*** Data for the task ***
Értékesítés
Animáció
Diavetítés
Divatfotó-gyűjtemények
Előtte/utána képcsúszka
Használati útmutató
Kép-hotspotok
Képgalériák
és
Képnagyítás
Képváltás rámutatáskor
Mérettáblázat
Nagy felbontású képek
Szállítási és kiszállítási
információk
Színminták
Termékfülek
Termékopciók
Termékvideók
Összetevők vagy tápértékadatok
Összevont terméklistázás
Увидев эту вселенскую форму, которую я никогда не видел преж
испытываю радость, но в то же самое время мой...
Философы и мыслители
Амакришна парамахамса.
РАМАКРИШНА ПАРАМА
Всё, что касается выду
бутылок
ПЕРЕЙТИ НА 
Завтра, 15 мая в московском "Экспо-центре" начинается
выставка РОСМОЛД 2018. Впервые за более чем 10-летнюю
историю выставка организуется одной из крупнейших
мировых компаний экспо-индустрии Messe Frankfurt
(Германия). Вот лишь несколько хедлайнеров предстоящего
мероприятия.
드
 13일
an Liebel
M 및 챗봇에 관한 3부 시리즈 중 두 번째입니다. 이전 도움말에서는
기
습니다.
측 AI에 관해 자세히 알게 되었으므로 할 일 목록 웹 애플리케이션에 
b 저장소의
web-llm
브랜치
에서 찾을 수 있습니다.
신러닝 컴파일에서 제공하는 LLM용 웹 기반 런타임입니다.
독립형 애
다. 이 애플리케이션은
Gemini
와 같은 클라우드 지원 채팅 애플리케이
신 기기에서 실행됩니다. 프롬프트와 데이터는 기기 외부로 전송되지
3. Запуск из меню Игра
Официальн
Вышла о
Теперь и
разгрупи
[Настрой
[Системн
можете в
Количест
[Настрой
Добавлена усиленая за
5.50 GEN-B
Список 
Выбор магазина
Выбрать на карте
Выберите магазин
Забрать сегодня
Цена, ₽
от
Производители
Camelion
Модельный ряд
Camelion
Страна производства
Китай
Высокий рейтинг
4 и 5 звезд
*** End of Data for the task ***
== Problem to solve ==
Return the text lines of every row above character for character, keeping their original order.

== Your solution ==
Értékesítés
Animáció
Diavetítés
Divatfotó-gyűjtemények
Előtte/utána képcsúszka
Használati útmutató
Kép-hotspotok
Képgalériák
és
Képnagyítás
Képváltás rámutatáskor
Mérettáblázat
Nagy felbontású képek
Szállítási és kiszállítási
információk
Színminták
Termékfülek
Termékopciók
Termékvideók
Összetevők vagy tápértékadatok
Összevont terméklistázás
Увидев эту вселенскую форму, которую я никогда не видел преж
испытываю радость, но в то же самое время мой...
Философы и мыслители
Амакришна парамахамса.
РАМАКРИШНА ПАРАМА
Всё, что касается выду
бутылок
ПЕРЕЙТИ НА 
Завтра, 15 мая в московском "Экспо-центре" начинается
выставка РОСМОЛД 2018. Впервые за более чем 10-летнюю
историю выставка организуется одной из крупнейших
мировых компаний экспо-индустрии Messe Frankfurt
(Германия). Вот лишь несколько хедлайнеров предстоящего
мероприятия.
드
 13일
an Liebel
M 및 챗봇에 관한 3부 시리즈 중 두 번째입니다. 이전 도움말에서는
기
습니다.
측 AI에 관해 자세히 알게 되었으므로 할 일 목록 웹 애플리케이션에 
b 저장소의
web-llm
브랜치
에서 찾을 수 있습니다.
신러닝 컴파일에서 제공하는 LLM용 웹 기반 런타임입니다.
독립형 애
다. 이 애플리케이션은
Gemini
와 같은 클라우드 지원 채팅 애플리케이
신 기기에서 실행됩니다. 프롬프트와 데이터는 기기 외부로 전송되지
3. Запуск из меню Игра
Официальн
Вышла о
Теперь и
разгрупи
[Настрой
[Системн
можете в
Количест
[Настрой
Добавлена усиленая за
5.50 GEN-B
Список 
Выбор магазина
Выбрать на карте
Выберите магазин
Забрать сегодня
Цена, ₽
от
Производители
Camelion
Модельный ряд
Camelion
Страна производства
Китай
Высокий рейтинг
4 и 5 звезд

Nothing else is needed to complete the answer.